WS: How do you protect Warner Bros.’ assets as broadband connections improve and people become increasingly able to download movies and TV shows in seconds, not hours?
MEYER: Warner Bros., along with most other entertainment companies, has adapted its strategies and integrated multiple new digital delivery models that enable consumers to access content across multiple platforms and myriad devices. We seek to deliver high-quality content, a wide variety of choices and portability all at reasonable price points. 
 
WS: What has been Warner Bros.’ strategy in the fight against piracy and what inroads are being made?
MEYER: As far as piracy [goes]—let’s call it what it really is, digital theft of the entertainment community’s work. And this theft is a threat not only to every entrepreneur, from the independent filmmaker to a budding TV writer, but also to the thousands and thousands of working-class people around the world whose livelihoods depend on the entertainment business.
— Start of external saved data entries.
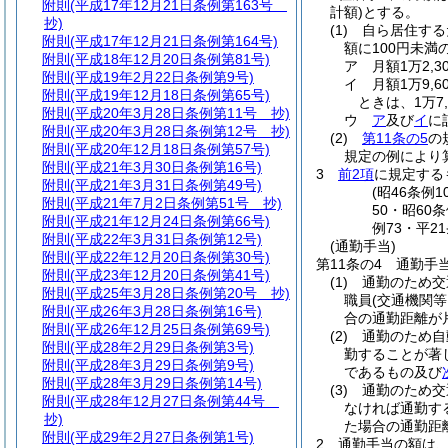
附則
(平成17年12月21日条例第163号
計額)
とする。
抄)
(1)
自ら居住する
附則
(平成17年12月21日条例第164号)
額に100円未
附則
(平成18年12月20日条例第81号)
ア
月額1万2,
附則
(平成19年2月22日条例第9号)
イ
月額1万9,
附則
(平成19年12月18日条例第65号)
ときは、1万7,
附則
(平成20年3月28日条例第11号 抄)
ウ
ア
及び
イ
に
附則
(平成20年3月28日条例第12号 抄)
(2)
第11条の5
の
附則
(平成20年12月18日条例第57号)
規定の例により
附則
(平成21年3月30日条例第16号)
3
前2項
に規定する
附則
(平成21年3月31日条例第49号)
(昭46条例
附則
(平成21年7月2日条例第51号 抄)
50・昭60
附則
(平成21年12月24日条例第66号)
例73・平2
附則
(平成22年3月31日条例第12号)
(通勤手当)
附則
(平成22年12月20日条例第30号)
第11条の4
通勤手
附則
(平成23年12月20日条例第41号)
(1)
通勤のため交
附則
(平成25年3月28日条例第20号 抄)
職員
(交通機関
附則
(平成26年3月28日条例第16号)
合の通勤距離が
附則
(平成26年12月25日条例第69号)
(2)
通勤のため自
附則
(平成28年2月29日条例第3号)
勤することが著
附則
(平成28年3月29日条例第9号)
であるもの及び
附則
(平成28年3月29日条例第14号)
(3)
通勤のため交
附則
(平成28年12月27日条例第44号
なければ通勤す
抄)
た場合の通勤距
附則
(平成29年2月27日条例第1号)
2
通勤手当の額は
It’s incumbent upon us all—the studios, the unions, guilds and the very people who work in all areas of creating films and TV—to aggressively protect this intellectual property with every means at our disposal. We’re talking about technical tools such as watermarking and filtering, partnering with different industries and companies to create secure distribution channels for our content, and reaching out to ISPs to enlist their help in combating digital theft.
 
WS: Will 3D technology help prevent piracy?
MEYER: 3D makes digital theft more difficult as a result of the enormous file size and the need for a 3D player.
 
WS: In China how do you balance the potential for business opportunities against the dangers of piracy?
MEYER: China is making significant strides in the local motion-picture business and is positioning itself to become a major player in the field. The films their own people are funding, creating and producing—coupled with quality exhibition venues springing up all over the country—can ultimately build a vibrant film community, which would in turn create business opportunities for Warner Bros. As China becomes more economically vested in this burgeoning business, we anticipate increased enforcement of laws to combat digital theft with a decidedly positive residual effect for Warner Bros. and our industry as a whole.
 
WS: Technology keeps changing the media business and investors don’t like uncertainty; that is one of the reasons why the stock prices of media companies have not grown significantly in the past several years. What can media companies do to assure investors of the long-term prospects of growth?
MEYER: I can only speak for Warner Bros., where we have experienced consistent growth and success over a long period of time. Our film division, for example, broke industry worldwide box-office records in 2010 with over $4.8 billion, the second year in a row and sixth in the last ten we led market share. Our home-video operations once again held the top spot in domestic market share, and our best-in-class television companies produce some of the most popular and profitable series on television. We pride ourselves on that commitment to excellence and consistency.
 
WS: What challenges face the management team that will succeed you?
MEYER: The challenges facing our company are no different than those facing our peers. We’re all charged with profitably producing compelling entertainment for the global audience while keeping pace with changing consumer tastes, viewing habits and emerging technologies.